What is needed: Your answer should be every line of the entries that has the string "Manager" in it.
────────────────────────────────────────
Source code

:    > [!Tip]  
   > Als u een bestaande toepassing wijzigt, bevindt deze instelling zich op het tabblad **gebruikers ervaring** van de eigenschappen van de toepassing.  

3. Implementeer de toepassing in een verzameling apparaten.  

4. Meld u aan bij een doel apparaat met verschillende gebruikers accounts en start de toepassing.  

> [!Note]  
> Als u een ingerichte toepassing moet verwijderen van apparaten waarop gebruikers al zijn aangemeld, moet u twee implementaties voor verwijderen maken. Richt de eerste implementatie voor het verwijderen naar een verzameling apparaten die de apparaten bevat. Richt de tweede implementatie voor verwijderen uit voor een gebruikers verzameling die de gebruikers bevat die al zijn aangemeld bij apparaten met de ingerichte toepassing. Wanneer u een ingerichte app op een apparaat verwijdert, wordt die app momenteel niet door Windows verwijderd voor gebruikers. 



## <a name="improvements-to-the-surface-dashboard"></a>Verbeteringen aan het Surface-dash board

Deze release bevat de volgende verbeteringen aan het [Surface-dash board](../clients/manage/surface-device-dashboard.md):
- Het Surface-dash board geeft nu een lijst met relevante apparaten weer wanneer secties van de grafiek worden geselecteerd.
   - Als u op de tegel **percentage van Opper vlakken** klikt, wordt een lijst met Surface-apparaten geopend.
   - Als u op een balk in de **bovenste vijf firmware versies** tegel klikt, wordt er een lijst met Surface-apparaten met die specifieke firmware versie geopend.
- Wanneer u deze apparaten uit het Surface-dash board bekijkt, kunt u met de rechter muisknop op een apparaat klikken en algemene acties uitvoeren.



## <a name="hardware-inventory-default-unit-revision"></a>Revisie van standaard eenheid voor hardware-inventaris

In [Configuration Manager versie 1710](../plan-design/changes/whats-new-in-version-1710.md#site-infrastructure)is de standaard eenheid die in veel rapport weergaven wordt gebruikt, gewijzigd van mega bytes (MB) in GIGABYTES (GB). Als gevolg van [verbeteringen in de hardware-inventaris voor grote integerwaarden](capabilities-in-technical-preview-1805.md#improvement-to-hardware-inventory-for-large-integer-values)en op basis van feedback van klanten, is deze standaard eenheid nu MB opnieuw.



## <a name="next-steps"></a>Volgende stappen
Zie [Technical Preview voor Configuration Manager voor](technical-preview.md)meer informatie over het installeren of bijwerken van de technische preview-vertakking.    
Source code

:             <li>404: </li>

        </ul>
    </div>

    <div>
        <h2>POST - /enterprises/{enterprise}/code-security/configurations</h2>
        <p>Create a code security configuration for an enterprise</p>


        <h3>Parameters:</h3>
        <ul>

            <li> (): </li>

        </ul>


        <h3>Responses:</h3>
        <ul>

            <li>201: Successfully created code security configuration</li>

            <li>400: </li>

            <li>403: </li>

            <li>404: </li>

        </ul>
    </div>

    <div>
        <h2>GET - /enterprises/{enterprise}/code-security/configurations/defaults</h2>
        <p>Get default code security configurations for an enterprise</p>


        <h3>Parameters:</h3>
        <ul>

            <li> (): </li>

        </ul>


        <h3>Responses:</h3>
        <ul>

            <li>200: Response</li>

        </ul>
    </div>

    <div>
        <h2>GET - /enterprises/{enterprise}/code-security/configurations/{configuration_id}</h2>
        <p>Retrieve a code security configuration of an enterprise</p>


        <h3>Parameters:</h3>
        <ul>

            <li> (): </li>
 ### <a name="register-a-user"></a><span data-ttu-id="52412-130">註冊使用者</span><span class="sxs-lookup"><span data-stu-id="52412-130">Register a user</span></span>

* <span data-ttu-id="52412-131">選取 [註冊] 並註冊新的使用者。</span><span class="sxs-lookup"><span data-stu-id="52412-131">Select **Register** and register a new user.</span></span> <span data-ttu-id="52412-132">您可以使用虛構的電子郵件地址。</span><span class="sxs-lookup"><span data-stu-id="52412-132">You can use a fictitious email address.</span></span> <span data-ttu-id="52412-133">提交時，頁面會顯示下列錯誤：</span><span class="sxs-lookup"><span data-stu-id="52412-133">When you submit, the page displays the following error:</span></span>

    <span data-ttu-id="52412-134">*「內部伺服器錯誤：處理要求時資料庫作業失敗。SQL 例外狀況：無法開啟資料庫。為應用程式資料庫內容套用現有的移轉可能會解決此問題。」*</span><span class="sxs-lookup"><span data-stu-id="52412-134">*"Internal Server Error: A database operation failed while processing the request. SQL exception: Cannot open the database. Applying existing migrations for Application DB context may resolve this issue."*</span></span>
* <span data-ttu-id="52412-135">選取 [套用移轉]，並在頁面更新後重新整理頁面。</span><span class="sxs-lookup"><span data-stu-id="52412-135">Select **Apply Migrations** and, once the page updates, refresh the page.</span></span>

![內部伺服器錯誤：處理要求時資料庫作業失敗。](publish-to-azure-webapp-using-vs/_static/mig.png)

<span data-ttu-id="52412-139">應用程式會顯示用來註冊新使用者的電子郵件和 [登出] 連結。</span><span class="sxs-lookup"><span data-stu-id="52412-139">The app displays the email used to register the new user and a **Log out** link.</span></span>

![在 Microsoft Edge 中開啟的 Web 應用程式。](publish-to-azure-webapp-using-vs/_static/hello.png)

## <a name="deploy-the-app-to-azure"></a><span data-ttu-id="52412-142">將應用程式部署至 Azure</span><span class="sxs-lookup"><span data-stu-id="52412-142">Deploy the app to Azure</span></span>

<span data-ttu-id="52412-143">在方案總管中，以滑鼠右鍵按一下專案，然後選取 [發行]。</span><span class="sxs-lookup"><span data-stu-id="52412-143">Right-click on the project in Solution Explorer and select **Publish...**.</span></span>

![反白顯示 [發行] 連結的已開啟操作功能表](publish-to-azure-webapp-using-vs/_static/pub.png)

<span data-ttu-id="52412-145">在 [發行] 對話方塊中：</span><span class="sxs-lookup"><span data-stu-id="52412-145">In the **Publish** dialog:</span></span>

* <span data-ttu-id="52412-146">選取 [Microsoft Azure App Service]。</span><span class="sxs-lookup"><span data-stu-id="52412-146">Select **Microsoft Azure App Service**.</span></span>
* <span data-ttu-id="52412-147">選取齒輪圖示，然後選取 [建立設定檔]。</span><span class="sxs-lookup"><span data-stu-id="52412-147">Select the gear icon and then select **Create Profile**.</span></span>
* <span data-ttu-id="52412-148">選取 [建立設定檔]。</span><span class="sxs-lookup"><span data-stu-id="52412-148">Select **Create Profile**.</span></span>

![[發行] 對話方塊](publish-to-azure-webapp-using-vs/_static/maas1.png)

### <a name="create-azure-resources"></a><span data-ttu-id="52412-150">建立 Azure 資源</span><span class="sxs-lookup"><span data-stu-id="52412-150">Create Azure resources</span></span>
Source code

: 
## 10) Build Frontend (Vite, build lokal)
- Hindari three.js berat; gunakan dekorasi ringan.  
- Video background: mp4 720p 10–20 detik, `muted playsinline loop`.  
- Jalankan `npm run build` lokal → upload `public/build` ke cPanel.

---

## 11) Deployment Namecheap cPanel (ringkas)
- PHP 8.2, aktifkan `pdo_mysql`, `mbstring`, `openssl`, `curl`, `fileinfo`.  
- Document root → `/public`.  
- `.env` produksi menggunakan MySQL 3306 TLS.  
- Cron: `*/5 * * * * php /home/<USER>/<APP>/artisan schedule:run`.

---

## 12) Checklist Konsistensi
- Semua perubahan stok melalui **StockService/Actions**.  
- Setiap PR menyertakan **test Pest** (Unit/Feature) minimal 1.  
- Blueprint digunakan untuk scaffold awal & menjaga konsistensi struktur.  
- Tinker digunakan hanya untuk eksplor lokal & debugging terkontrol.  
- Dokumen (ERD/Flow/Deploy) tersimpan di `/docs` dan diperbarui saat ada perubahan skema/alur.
────────────────────────────────────────
Output below:
In [Configuration Manager versie 1710](../plan-design/changes/whats-new-in-version-1710.md#site-infrastructure)is de standaard eenheid die in veel rapport weergaven wordt gebruikt, gewijzigd van mega bytes (MB) in GIGABYTES (GB). Als gevolg van [verbeteringen in de hardware-inventaris voor grote integerwaarden](capabilities-in-technical-preview-1805.md#improvement-to-hardware-inventory-for-large-integer-values)en op basis van feedback van klanten, is deze standaard eenheid nu MB opnieuw.
Zie [Technical Preview voor Configuration Manager voor](technical-preview.md)meer informatie over het installeren of bijwerken van de technische preview-vertakking.    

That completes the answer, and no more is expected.